La NASA bénéficie chaque année d'un budget conséquent, de quelques dizaines de milliards de dollars, parfois questionné ou remis en cause. Avec le site Home & City, l'agence spatiale américaine a eu l'idée de montrer quelles ont été les retombées technologiques de ses recherches.

Avec 20,7 milliards de dollars pour 2018, la Nasa a — et de très loin — le budget le plus confortable de toutes les agences spatiales. À titre de comparaison, son homologue européenne dispose de 5,6 milliards d’euros pour cette année. Quant au Centre national d’études spatiales, qui pilote les activités françaises dans le domaine spatial, il a droit à un peu plus de à 2,4 milliards d’euros.

Tout ceci constitue évidemment des quantités d’argent très importantes. Sauf qu’à l’heure où l’on entend des voix qui appellent à limiter les dépenses publiques en période de disette budgétaire, ces investissements pourraient être remis en cause : en effet, est-il bien raisonnable de dépenser des milliards chaque année pour des activités sans lien avec le quotidien, alors qu’il y a d’innombrables sujets urgents sur Terre ?

aérogel
Un cube d’aérogel conçu par la Nasa. // Source : NASA/JPL-Caltech

Retombées technologiques

C’est oublier justement que les recherches dans le spatial ont aussi des incidences, tôt ou tard, sur les progrès auxquels nous avons accès. L’aérogel, les matériaux à changement de phase, la mousse à mémoire de forme, les lampes à diode électroluminescente (LED), les purificateurs d’air, les traitements de l’ostéoporose, les finitions en laiton poli, appareils électriques de coiffure…

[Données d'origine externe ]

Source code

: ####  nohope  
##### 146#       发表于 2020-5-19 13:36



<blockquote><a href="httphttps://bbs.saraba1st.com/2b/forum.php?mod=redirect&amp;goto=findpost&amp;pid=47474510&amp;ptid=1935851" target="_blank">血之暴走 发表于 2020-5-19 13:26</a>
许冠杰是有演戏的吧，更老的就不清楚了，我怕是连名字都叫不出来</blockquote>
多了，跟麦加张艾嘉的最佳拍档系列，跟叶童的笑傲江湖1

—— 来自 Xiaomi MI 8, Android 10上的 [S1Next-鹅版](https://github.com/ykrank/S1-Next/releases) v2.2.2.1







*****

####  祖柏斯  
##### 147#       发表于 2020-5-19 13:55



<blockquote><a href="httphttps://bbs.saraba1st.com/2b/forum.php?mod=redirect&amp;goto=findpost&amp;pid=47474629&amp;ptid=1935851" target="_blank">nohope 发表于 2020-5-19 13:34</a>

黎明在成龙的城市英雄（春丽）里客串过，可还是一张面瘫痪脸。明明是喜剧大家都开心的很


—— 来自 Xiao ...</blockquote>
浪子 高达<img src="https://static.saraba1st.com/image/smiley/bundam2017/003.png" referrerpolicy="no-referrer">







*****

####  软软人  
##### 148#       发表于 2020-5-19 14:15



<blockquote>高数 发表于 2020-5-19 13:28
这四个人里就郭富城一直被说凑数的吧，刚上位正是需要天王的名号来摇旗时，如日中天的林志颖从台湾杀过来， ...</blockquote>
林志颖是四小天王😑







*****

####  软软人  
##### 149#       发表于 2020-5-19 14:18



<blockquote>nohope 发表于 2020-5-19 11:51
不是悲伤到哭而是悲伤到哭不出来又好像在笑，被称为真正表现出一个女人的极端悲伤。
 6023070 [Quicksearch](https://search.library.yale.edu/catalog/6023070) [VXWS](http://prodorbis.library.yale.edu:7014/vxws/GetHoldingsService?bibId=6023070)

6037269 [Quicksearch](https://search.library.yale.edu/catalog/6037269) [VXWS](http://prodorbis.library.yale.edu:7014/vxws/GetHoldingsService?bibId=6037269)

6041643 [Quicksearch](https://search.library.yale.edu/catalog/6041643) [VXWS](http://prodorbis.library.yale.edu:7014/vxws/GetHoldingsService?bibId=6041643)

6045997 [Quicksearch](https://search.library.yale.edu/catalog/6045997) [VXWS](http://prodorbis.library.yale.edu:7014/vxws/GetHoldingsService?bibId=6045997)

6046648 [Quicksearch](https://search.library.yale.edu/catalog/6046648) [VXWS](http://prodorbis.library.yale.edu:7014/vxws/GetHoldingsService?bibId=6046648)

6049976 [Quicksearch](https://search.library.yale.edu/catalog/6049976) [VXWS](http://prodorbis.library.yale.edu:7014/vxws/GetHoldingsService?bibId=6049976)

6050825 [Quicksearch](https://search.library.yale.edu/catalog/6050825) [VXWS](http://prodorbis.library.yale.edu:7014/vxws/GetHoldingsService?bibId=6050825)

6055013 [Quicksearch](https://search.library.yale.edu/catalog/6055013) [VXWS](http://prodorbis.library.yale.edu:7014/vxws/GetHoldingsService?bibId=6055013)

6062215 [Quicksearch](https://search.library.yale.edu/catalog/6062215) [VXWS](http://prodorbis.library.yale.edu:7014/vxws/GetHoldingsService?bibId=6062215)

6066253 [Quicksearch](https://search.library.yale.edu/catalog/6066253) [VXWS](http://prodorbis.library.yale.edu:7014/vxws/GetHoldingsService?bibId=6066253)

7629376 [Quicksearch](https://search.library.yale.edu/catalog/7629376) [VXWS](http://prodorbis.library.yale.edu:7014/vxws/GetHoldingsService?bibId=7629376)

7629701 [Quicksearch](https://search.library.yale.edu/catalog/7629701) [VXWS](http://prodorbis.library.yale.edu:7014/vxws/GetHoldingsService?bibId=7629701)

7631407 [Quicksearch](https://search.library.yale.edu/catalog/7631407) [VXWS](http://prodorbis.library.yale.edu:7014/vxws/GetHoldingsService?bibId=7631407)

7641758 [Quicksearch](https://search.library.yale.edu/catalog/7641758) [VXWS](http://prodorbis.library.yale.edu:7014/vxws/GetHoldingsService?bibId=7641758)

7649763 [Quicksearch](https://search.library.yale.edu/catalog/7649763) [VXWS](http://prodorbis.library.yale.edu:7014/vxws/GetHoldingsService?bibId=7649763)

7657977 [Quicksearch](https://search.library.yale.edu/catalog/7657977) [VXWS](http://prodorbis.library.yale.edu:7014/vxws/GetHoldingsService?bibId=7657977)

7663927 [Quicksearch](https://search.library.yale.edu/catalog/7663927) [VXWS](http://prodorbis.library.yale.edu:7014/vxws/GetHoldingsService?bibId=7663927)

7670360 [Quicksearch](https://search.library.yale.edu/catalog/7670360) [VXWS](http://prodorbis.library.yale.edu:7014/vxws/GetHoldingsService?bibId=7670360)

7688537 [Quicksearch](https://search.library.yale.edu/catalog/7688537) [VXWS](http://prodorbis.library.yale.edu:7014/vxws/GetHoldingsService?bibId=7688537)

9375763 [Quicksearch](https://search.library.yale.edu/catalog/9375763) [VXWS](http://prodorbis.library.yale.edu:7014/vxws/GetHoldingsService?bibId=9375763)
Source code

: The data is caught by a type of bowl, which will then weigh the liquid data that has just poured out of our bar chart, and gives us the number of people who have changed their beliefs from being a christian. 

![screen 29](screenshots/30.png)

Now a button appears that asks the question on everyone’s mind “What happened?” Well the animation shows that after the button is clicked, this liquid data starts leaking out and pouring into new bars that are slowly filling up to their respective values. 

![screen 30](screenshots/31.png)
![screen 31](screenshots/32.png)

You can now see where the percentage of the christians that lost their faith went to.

Ces différentes technologies ont à un moment ou à un autre bénéficié des recherches de l’agence spatiale américaine. Difficile à croire ? Pourtant, « une importante société de produits de beauté a incorporé plusieurs technologies de la Nasa dans ses produits », écrit l’agence, au sujet d’un lisseur de cheveux. Et en plus, elle « utilise des dispositifs à LED mis au point par la Nasa pour stimuler la cicatrisation du cuir chevelu et la croissance des follicules pileux dormants ».

Elle ajoute : « les nanoparticules céramo-métalliques développées par la Nasa sont utilisées dans les fers à lisser, les brosses et les sèche-cheveux pour libérer des ions négatifs qui rendent les cheveux plus faciles à coiffer. Les particules de nanoparticules d’argent expérimentées par la Nasa comme agents stérilisants passifs ont aidé l’entreprise à créer des outils avec des surfaces auto-désinfectantes ».

Nasa Home City
Accueil du site Home & City de la NASA. // Source : NASA

Home & City

C’est pour montrer qu’il existe des conséquences pratiques à la recherche spatiale, qui peut sembler lointaine et déconnectée des besoins, que la Nasa propose, avec le site Home & City, de lister les apports de l’innovation de pointe dans des objets désormais bien ancrés dans le quotidien. Deux visites sont possibles : les répercussions de la recherche sur la ville et ses conséquences dans le foyer.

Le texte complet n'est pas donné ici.